Assignment 1: Reproduce the records verbatim, starting at the line containing "Follow every image" and ending with the final line of the records.

### Passage shown

I was also jolted by the speed at which most people walked … definitely a sprint.  Oh yes, and then there’s escalator etiquette.  Stay on the right side if you want to stand, and watch the flow of humanity beat you to the destination.  A fellow told me yesterday about climbing a narrow escalator in a Toronto mall, just room for one person at a time.  He had chosen to stay still.  The woman behind would have none of it, apparently.  It must have been an effective body check as she squeezed past him.  (Sigh … and no thanks)

One subway station had two large posters that saddened me:

Don’t want to make eye contact?  Read a subway poster

Thinking of suicide?  There is help.  Let’s talk

My second concert in two days was a pretty loud affair, featuring four brilliant musicians: lead guitar, bass guitar, piano and drums.  I enjoyed seeing them express their craft.  But I wanted more quiet stories about life … my definition of folk music.  The highlight for me was when a woman joined them on stage and sang of a place – Aille, I think – and the love that happened there.  The song and the voice were haunting.  It was far and away the highlight of the concert for me.

######
### Material provided

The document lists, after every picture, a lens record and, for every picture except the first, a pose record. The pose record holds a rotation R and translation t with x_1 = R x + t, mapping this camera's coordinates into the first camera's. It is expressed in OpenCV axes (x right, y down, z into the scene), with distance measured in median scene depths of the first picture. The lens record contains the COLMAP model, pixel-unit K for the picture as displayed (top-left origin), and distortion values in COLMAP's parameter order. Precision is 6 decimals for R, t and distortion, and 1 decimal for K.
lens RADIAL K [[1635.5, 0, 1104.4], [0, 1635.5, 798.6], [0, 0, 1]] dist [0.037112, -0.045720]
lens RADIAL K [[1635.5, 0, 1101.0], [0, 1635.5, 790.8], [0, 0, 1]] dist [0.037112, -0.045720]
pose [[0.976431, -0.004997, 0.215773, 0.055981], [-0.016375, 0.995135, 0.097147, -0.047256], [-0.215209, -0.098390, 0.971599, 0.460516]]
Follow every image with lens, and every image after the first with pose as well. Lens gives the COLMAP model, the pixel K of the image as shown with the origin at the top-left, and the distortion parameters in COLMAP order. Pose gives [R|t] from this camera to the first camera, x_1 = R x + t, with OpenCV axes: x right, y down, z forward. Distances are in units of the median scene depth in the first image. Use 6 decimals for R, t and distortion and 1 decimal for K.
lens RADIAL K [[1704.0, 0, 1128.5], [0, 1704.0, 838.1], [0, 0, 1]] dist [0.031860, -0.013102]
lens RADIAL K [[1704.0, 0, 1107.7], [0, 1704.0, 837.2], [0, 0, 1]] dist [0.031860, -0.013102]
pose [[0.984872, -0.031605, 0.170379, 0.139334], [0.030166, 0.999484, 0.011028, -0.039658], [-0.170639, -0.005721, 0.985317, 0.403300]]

######

Assignment 2: For each statement below, state yes or no according to whether it agrees with the passage about city walking and a concert, and quote the exact words of the passage that decide it. (a) The narrator's second concert featured four musicians. (b) The man on the narrow Toronto mall escalator chose to keep climbing. (c) The subway station displayed three large posters.

Expected output 1:
Follow every image with lens, and every image after the first with pose as well. Lens gives the COLMAP model, the pixel K of the image as shown with the origin at the top-left, and the distortion parameters in COLMAP order. Pose gives [R|t] from this camera to the first camera, x_1 = R x + t, with OpenCV axes: x right, y down, z forward. Distances are in units of the median scene depth in the first image. Use 6 decimals for R, t and distortion and 1 decimal for K.
lens RADIAL K [[1704.0, 0, 1128.5], [0, 1704.0, 838.1], [0, 0, 1]] dist [0.031860, -0.013102]
lens RADIAL K [[1704.0, 0, 1107.7], [0, 1704.0, 837.2], [0, 0, 1]] dist [0.031860, -0.013102]
pose [[0.984872, -0.031605, 0.170379, 0.139334], [0.030166, 0.999484, 0.011028, -0.039658], [-0.170639, -0.005721, 0.985317, 0.403300]]

Expected output 2:
(a) Yes: "featuring four brilliant musicians: lead guitar, bass guitar, piano and drums."
(b) No: "He had chosen to stay still."
(c) No: "One subway station had two large posters that saddened me"